Report each line in the records below that contains the word "text".
-- -- --
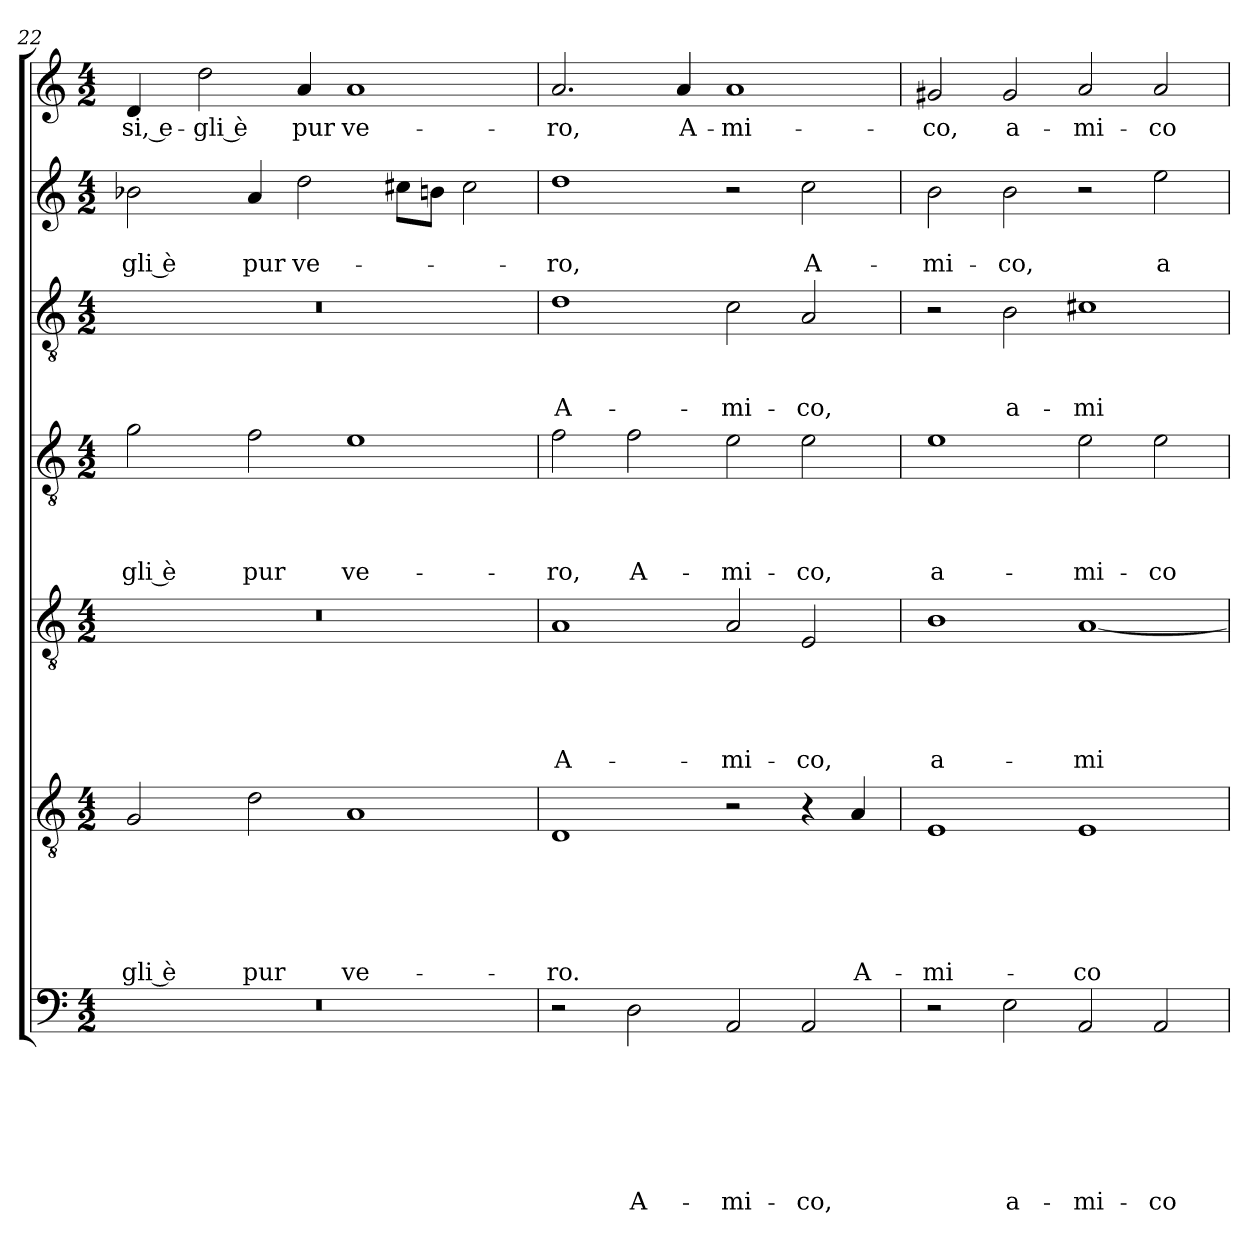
**kern	**text	**text	**text	**text	**text	**text	**text	**kern	**text	**text	**text	**text	**text	**text	**kern	**text	**text	**text	**text	**text	**kern	**text	**text	**text	**text	**kern	**text	**text	**text	**kern	**text	**text	**kern	**text
*part7	*part7	*part7	*part7	*part7	*part7	*part7	*part7	*part6	*part6	*part6	*part6	*part6	*part6	*part6	*part5	*part5	*part5	*part5	*part5	*part5	*part4	*part4	*part4	*part4	*part4	*part3	*part3	*part3	*part3	*part2	*part2	*part2	*part1	*part1
*staff7	*staff7	*staff7	*staff7	*staff7	*staff7	*staff7	*staff7	*staff6	*staff6	*staff6	*staff6	*staff6	*staff6	*staff6	*staff5	*staff5	*staff5	*staff5	*staff5	*staff5	*staff4	*staff4	*staff4	*staff4	*staff4	*staff3	*staff3	*staff3	*staff3	*staff2	*staff2	*staff2	*staff1	*staff1
!!LO:LB:g=z
*clefF4	*	*	*	*	*	*	*	*clefGv2	*	*	*	*	*	*	*clefGv2	*	*	*	*	*	*clefGv2	*	*	*	*	*clefGv2	*	*	*	*clefG2	*	*	*clefG2	*
*k[]	*	*	*	*	*	*	*	*k[]	*	*	*	*	*	*	*k[]	*	*	*	*	*	*k[]	*	*	*	*	*k[]	*	*	*	*k[]	*	*	*k[]	*
*a:	*	*	*	*	*	*	*	*a:	*	*	*	*	*	*	*a:	*	*	*	*	*	*a:	*	*	*	*	*a:	*	*	*	*a:	*	*	*a:	*
*M4/2	*	*	*	*	*	*	*	*M4/2	*	*	*	*	*	*	*M4/2	*	*	*	*	*	*M4/2	*	*	*	*	*M4/2	*	*	*	*M4/2	*	*	*M4/2	*
=22	=22	=22	=22	=22	=22	=22	=22	=22	=22	=22	=22	=22	=22	=22	=22	=22	=22	=22	=22	=22	=22	=22	=22	=22	=22	=22	=22	=22	=22	=22	=22	=22	=22	=22
!	!	!	!	!	!	!	!	!	!	!	!	!	!	!LO:LY:b	!	!	!	!	!	!	!	!	!	!	!LO:LY:b	!	!	!	!	!	!	!LO:LY:b	!	!LO:LY:b
0r	.	.	.	.	.	.	.	2G/	.	.	.	.	.	-gli è	0r	.	.	.	.	.	2g\	.	.	.	-gli è	0r	.	.	.	2b-X\	.	-gli è	4d/	-si, e-
!	!	!	!	!	!	!	!	!	!	!	!	!	!	!	!	!	!	!	!	!	!	!	!	!	!	!	!	!	!	!	!	!	!	!LO:LY:b
.	.	.	.	.	.	.	.	.	.	.	.	.	.	.	.	.	.	.	.	.	.	.	.	.	.	.	.	.	.	.	.	.	2dd\	-gli è
!	!	!	!	!	!	!	!	!	!	!	!	!	!	!LO:LY:b	!	!	!	!	!	!	!	!	!	!	!LO:LY:b	!	!	!	!	!	!	!LO:LY:b	!	!
.	.	.	.	.	.	.	.	2d\	.	.	.	.	.	pur	.	.	.	.	.	.	2f\	.	.	.	pur	.	.	.	.	4a/	.	pur	.	.
!	!	!	!	!	!	!	!	!	!	!	!	!	!	!	!	!	!	!	!	!	!	!	!	!	!	!	!	!	!	!	!	!LO:LY:b	!	!LO:LY:b
.	.	.	.	.	.	.	.	.	.	.	.	.	.	.	.	.	.	.	.	.	.	.	.	.	.	.	.	.	.	2dd\	.	ve-	4a/	pur
!	!	!	!	!	!	!	!	!	!	!	!	!	!	!LO:LY:b	!	!	!	!	!	!	!	!	!	!	!LO:LY:b	!	!	!	!	!	!	!	!	!LO:LY:b
.	.	.	.	.	.	.	.	1A	.	.	.	.	.	ve-	.	.	.	.	.	.	1e	.	.	.	ve-	.	.	.	.	.	.	.	1a	ve-
.	.	.	.	.	.	.	.	.	.	.	.	.	.	.	.	.	.	.	.	.	.	.	.	.	.	.	.	.	.	8cc#X\L	.	.	.	.
.	.	.	.	.	.	.	.	.	.	.	.	.	.	.	.	.	.	.	.	.	.	.	.	.	.	.	.	.	.	8bn\J	.	.	.	.
.	.	.	.	.	.	.	.	.	.	.	.	.	.	.	.	.	.	.	.	.	.	.	.	.	.	.	.	.	.	2cc#\	.	.	.	.
=23	=23	=23	=23	=23	=23	=23	=23	=23	=23	=23	=23	=23	=23	=23	=23	=23	=23	=23	=23	=23	=23	=23	=23	=23	=23	=23	=23	=23	=23	=23	=23	=23	=23	=23
!	!	!	!	!	!	!	!	!	!	!	!	!	!	!LO:LY:b	!	!	!	!	!	!LO:LY:b	!	!	!	!	!LO:LY:b	!	!	!	!LO:LY:b	!	!	!LO:LY:b	!	!LO:LY:b
2r	.	.	.	.	.	.	.	1D	.	.	.	.	.	-ro.	1A	.	.	.	.	A-	2f\	.	.	.	-ro,	1d	.	.	A-	1dd	.	-ro,	2.a/	-ro,
!	!	!	!	!	!	!	!LO:LY:b	!	!	!	!	!	!	!	!	!	!	!	!	!	!	!	!	!	!LO:LY:b	!	!	!	!	!	!	!	!	!
2D\	.	.	.	.	.	.	A-	.	.	.	.	.	.	.	.	.	.	.	.	.	2f\	.	.	.	A-	.	.	.	.	.	.	.	.	.
!	!	!	!	!	!	!	!	!	!	!	!	!	!	!	!	!	!	!	!	!	!	!	!	!	!	!	!	!	!	!	!	!	!	!LO:LY:b
.	.	.	.	.	.	.	.	.	.	.	.	.	.	.	.	.	.	.	.	.	.	.	.	.	.	.	.	.	.	.	.	.	4a/	A-
!	!	!	!	!	!	!	!LO:LY:b	!	!	!	!	!	!	!	!	!	!	!	!	!LO:LY:b	!	!	!	!	!LO:LY:b	!	!	!	!LO:LY:b	!	!	!	!	!LO:LY:b
2AA/	.	.	.	.	.	.	-mi-	2r	.	.	.	.	.	.	2A/	.	.	.	.	-mi-	2e\	.	.	.	-mi-	2c\	.	.	-mi-	2r	.	.	1a	-mi-
!	!	!	!	!	!	!	!LO:LY:b	!	!	!	!	!	!	!	!	!	!	!	!	!LO:LY:b	!	!	!	!	!LO:LY:b	!	!	!	!LO:LY:b	!	!	!LO:LY:b	!	!
2AA/	.	.	.	.	.	.	-co,	4r	.	.	.	.	.	.	2E/	.	.	.	.	-co,	2e\	.	.	.	-co,	2A/	.	.	-co,	2cc\	.	A-	.	.
!	!	!	!	!	!	!	!	!	!	!	!	!	!	!LO:LY:b	!	!	!	!	!	!	!	!	!	!	!	!	!	!	!	!	!	!	!	!
.	.	.	.	.	.	.	.	4A/	.	.	.	.	.	A-	.	.	.	.	.	.	.	.	.	.	.	.	.	.	.	.	.	.	.	.
=24	=24	=24	=24	=24	=24	=24	=24	=24	=24	=24	=24	=24	=24	=24	=24	=24	=24	=24	=24	=24	=24	=24	=24	=24	=24	=24	=24	=24	=24	=24	=24	=24	=24	=24
!	!	!	!	!	!	!	!	!	!	!	!	!	!	!LO:LY:b	!	!	!	!	!	!LO:LY:b	!	!	!	!	!LO:LY:b	!	!	!	!	!	!	!LO:LY:b	!	!LO:LY:b
2r	.	.	.	.	.	.	.	1E	.	.	.	.	.	-mi-	1B	.	.	.	.	a-	1e	.	.	.	a-	2r	.	.	.	2b\	.	-mi-	2g#X/	-co,
!	!	!	!	!	!	!	!LO:LY:b	!	!	!	!	!	!	!	!	!	!	!	!	!	!	!	!	!	!	!	!	!	!LO:LY:b	!	!	!LO:LY:b	!	!LO:LY:b
2E\	.	.	.	.	.	.	a-	.	.	.	.	.	.	.	.	.	.	.	.	.	.	.	.	.	.	2B\	.	.	a-	2b\	.	-co,	2g#/	a-
!	!	!	!	!	!	!	!LO:LY:b	!	!	!	!	!	!	!LO:LY:b	!	!	!	!	!	!LO:LY:b	!	!	!	!	!LO:LY:b	!	!	!	!LO:LY:b	!	!	!	!	!LO:LY:b
2AA/	.	.	.	.	.	.	-mi-	1E	.	.	.	.	.	-co	[1A	.	.	.	.	-mi-	2e\	.	.	.	-mi-	1c#X	.	.	-mi-	2r	.	.	2a/	-mi-
!	!	!	!	!	!	!	!LO:LY:b	!	!	!	!	!	!	!	!	!	!	!	!	!	!	!	!	!	!LO:LY:b	!	!	!	!	!	!	!LO:LY:b	!	!LO:LY:b
2AA/	.	.	.	.	.	.	-co	.	.	.	.	.	.	.	.	.	.	.	.	.	2e\	.	.	.	-co	.	.	.	.	2ee\	.	a-	2a/	-co
=	=	=	=	=	=	=	=	=	=	=	=	=	=	=	=	=	=	=	=	=	=	=	=	=	=	=	=	=	=	=	=	=	=	=
*-	*-	*-	*-	*-	*-	*-	*-	*-	*-	*-	*-	*-	*-	*-	*-	*-	*-	*-	*-	*-	*-	*-	*-	*-	*-	*-	*-	*-	*-	*-	*-	*-	*-	*-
-- -- --
WRITTEN ANSWER:
**kern	**text	**text	**text	**text	**text	**text	**text	**kern	**text	**text	**text	**text	**text	**text	**kern	**text	**text	**text	**text	**text	**kern	**text	**text	**text	**text	**kern	**text	**text	**text	**kern	**text	**text	**kern	**text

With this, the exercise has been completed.